*** EXERCISE DATA Section Begins ***

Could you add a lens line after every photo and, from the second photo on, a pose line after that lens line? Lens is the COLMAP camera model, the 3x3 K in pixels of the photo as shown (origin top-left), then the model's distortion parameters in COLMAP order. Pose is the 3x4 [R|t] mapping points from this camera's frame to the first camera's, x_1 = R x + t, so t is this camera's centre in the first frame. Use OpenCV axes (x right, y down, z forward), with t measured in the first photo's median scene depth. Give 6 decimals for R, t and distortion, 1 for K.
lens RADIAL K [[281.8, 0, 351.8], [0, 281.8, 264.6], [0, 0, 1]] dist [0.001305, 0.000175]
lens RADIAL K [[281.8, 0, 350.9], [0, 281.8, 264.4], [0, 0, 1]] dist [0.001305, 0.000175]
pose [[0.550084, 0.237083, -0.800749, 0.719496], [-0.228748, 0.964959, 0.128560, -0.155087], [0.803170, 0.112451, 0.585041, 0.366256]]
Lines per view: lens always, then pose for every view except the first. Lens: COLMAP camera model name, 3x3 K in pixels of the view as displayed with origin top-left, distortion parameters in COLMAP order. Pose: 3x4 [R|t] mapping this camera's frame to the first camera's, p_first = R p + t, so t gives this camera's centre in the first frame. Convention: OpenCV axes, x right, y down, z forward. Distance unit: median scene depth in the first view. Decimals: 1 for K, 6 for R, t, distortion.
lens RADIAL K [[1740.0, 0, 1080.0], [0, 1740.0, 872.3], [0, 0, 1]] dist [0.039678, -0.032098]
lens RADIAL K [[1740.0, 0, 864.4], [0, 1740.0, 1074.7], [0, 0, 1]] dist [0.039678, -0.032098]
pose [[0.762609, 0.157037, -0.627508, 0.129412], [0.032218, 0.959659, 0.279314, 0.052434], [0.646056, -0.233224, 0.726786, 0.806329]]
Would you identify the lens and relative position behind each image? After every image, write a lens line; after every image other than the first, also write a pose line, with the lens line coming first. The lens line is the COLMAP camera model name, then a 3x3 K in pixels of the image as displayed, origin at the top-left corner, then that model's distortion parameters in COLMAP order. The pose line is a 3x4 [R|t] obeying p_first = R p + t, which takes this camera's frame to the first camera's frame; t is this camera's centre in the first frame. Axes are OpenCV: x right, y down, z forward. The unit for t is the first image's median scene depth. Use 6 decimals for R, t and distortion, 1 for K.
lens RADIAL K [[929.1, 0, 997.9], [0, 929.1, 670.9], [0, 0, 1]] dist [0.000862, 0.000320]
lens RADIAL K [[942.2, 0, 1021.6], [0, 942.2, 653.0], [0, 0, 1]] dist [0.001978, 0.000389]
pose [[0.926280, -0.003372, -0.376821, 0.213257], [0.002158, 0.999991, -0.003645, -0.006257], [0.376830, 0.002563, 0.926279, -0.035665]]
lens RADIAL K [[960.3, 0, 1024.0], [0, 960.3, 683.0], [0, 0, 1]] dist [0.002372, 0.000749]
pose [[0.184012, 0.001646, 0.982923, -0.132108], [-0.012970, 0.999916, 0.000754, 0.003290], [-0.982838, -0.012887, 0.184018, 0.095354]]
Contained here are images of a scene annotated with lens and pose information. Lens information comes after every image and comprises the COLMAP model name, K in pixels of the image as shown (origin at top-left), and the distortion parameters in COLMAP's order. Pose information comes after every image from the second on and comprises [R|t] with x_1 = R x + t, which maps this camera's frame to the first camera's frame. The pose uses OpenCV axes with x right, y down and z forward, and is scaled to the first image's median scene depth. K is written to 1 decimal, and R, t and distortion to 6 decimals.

*** EXERCISE DATA Section Ends ***

» **WHAT YOU WILL DO**: Return the data from the top line through the bottom line exactly.

» **SOLVED PROBLEM**:
Could you add a lens line after every photo and, from the second photo on, a pose line after that lens line? Lens is the COLMAP camera model, the 3x3 K in pixels of the photo as shown (origin top-left), then the model's distortion parameters in COLMAP order. Pose is the 3x4 [R|t] mapping points from this camera's frame to the first camera's, x_1 = R x + t, so t is this camera's centre in the first frame. Use OpenCV axes (x right, y down, z forward), with t measured in the first photo's median scene depth. Give 6 decimals for R, t and distortion, 1 for K.
lens RADIAL K [[281.8, 0, 351.8], [0, 281.8, 264.6], [0, 0, 1]] dist [0.001305, 0.000175]
lens RADIAL K [[281.8, 0, 350.9], [0, 281.8, 264.4], [0, 0, 1]] dist [0.001305, 0.000175]
pose [[0.550084, 0.237083, -0.800749, 0.719496], [-0.228748, 0.964959, 0.128560, -0.155087], [0.803170, 0.112451, 0.585041, 0.366256]]
Lines per view: lens always, then pose for every view except the first. Lens: COLMAP camera model name, 3x3 K in pixels of the view as displayed with origin top-left, distortion parameters in COLMAP order. Pose: 3x4 [R|t] mapping this camera's frame to the first camera's, p_first = R p + t, so t gives this camera's centre in the first frame. Convention: OpenCV axes, x right, y down, z forward. Distance unit: median scene depth in the first view. Decimals: 1 for K, 6 for R, t, distortion.
lens RADIAL K [[1740.0, 0, 1080.0], [0, 1740.0, 872.3], [0, 0, 1]] dist [0.039678, -0.032098]
lens RADIAL K [[1740.0, 0, 864.4], [0, 1740.0, 1074.7], [0, 0, 1]] dist [0.039678, -0.032098]
pose [[0.762609, 0.157037, -0.627508, 0.129412], [0.032218, 0.959659, 0.279314, 0.052434], [0.646056, -0.233224, 0.726786, 0.806329]]
Would you identify the lens and relative position behind each image? After every image, write a lens line; after every image other than the first, also write a pose line, with the lens line coming first. The lens line is the COLMAP camera model name, then a 3x3 K in pixels of the image as displayed, origin at the top-left corner, then that model's distortion parameters in COLMAP order. The pose line is a 3x4 [R|t] obeying p_first = R p + t, which takes this camera's frame to the first camera's frame; t is this camera's centre in the first frame. Axes are OpenCV: x right, y down, z forward. The unit for t is the first image's median scene depth. Use 6 decimals for R, t and distortion, 1 for K.
lens RADIAL K [[929.1, 0, 997.9], [0, 929.1, 670.9], [0, 0, 1]] dist [0.000862, 0.000320]
lens RADIAL K [[942.2, 0, 1021.6], [0, 942.2, 653.0], [0, 0, 1]] dist [0.001978, 0.000389]
pose [[0.926280, -0.003372, -0.376821, 0.213257], [0.002158, 0.999991, -0.003645, -0.006257], [0.376830, 0.002563, 0.926279, -0.035665]]
lens RADIAL K [[960.3, 0, 1024.0], [0, 960.3, 683.0], [0, 0, 1]] dist [0.002372, 0.000749]
pose [[0.184012, 0.001646, 0.982923, -0.132108], [-0.012970, 0.999916, 0.000754, 0.003290], [-0.982838, -0.012887, 0.184018, 0.095354]]
Contained here are images of a scene annotated with lens and pose information. Lens information comes after every image and comprises the COLMAP model name, K in pixels of the image as shown (origin at top-left), and the distortion parameters in COLMAP's order. Pose information comes after every image from the second on and comprises [R|t] with x_1 = R x + t, which maps this camera's frame to the first camera's frame. The pose uses OpenCV axes with x right, y down and z forward, and is scaled to the first image's median scene depth. K is written to 1 decimal, and R, t and distortion to 6 decimals.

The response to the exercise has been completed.